この写真という媒体は、その一方で人間の表現方法の一つであるという側面を持ち、単なる情報の記録にとどまらない意味伝達の可能性をはらんでいる。それらの意味伝達は、転じて芸術作品に昇華する可能性をも秘めている。例えば、ロバート・キャパが撮影したノルマンディー上陸作戦のワンシーン。それは第二次世界大戦中のオマハ・ビーチのある地点をある角度から切り取った出来事の記録である。しかし、その少しピンぼけした視点は、単なる出来事の記録以上の意味を我々に投げかけるだろう。その迫真さはまさに、臨場のキャパに我々の視点を一瞬でも重ねさせるものだ。それは、無名の兵士の形容しがたい表情、焦点のブレた海岸の光景を通じて戦争という出来事の非日常性(の一部分)を、ある意味においてはとてもリアルに、我々に伝えることだろう。その意味伝達のあり方は、一枚の写真を、アーカイブないしジャーナリズムという視点を超えて、一つの芸術作品として仕立て上げる。

だが、それを芸術作品と呼ぶとき、芸術とは一体何なのか?という思いが脳裏をよぎる。美しいこと、芸術であることは、我々に身近な概念であるが、その実それが示すものが何ものかは、皆目見当のつかないものに思えてしまう。しかしながら実際、我々はそのような曖昧な表現物に心動かされ、ある時は涙し、ある時は頭が真っ白になる程の衝撃を受けている。芸術とはかくも奇妙で魅力的な概念であると思う。
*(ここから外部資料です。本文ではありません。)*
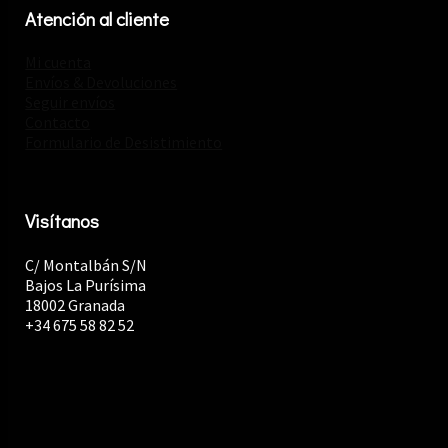
Atención al cliente
Mi cuenta
Envíos & Devoluciones
Seguir envíos
Contacto
Formulario de Desistimiento
Visítanos
C/ Montalbán S/N
Bajos La Purísima
18002 Granada
+34 675 58 82 52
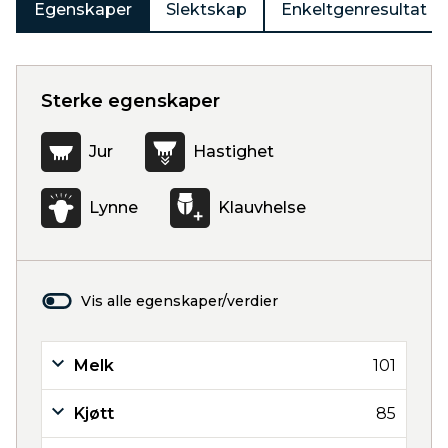
Egenskaper
Slektskap
Enkeltgenresultat
Sterke egenskaper
Jur
Hastighet
Lynne
Klauvhelse
Vis alle egenskaper/verdier
Melk
101
Kjøtt
85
今では写真がひどく身近な存在で、ポケットから掌に収まる媒体を手に取りものの数秒で記録に収めることができる。そのとき我々には芸術作品を形作る意図はないだろう。しかし芸術作品であるかそうでないかの境目は、非常に曖昧になってきている。フィルターというツールがあたかも美しさの模範解答のように我が物顔をして蔓延っている今、美しさとは何なのか?果たしてそこに模範解答が存在し得るのか?ということを再考する必要があるだろうと思う。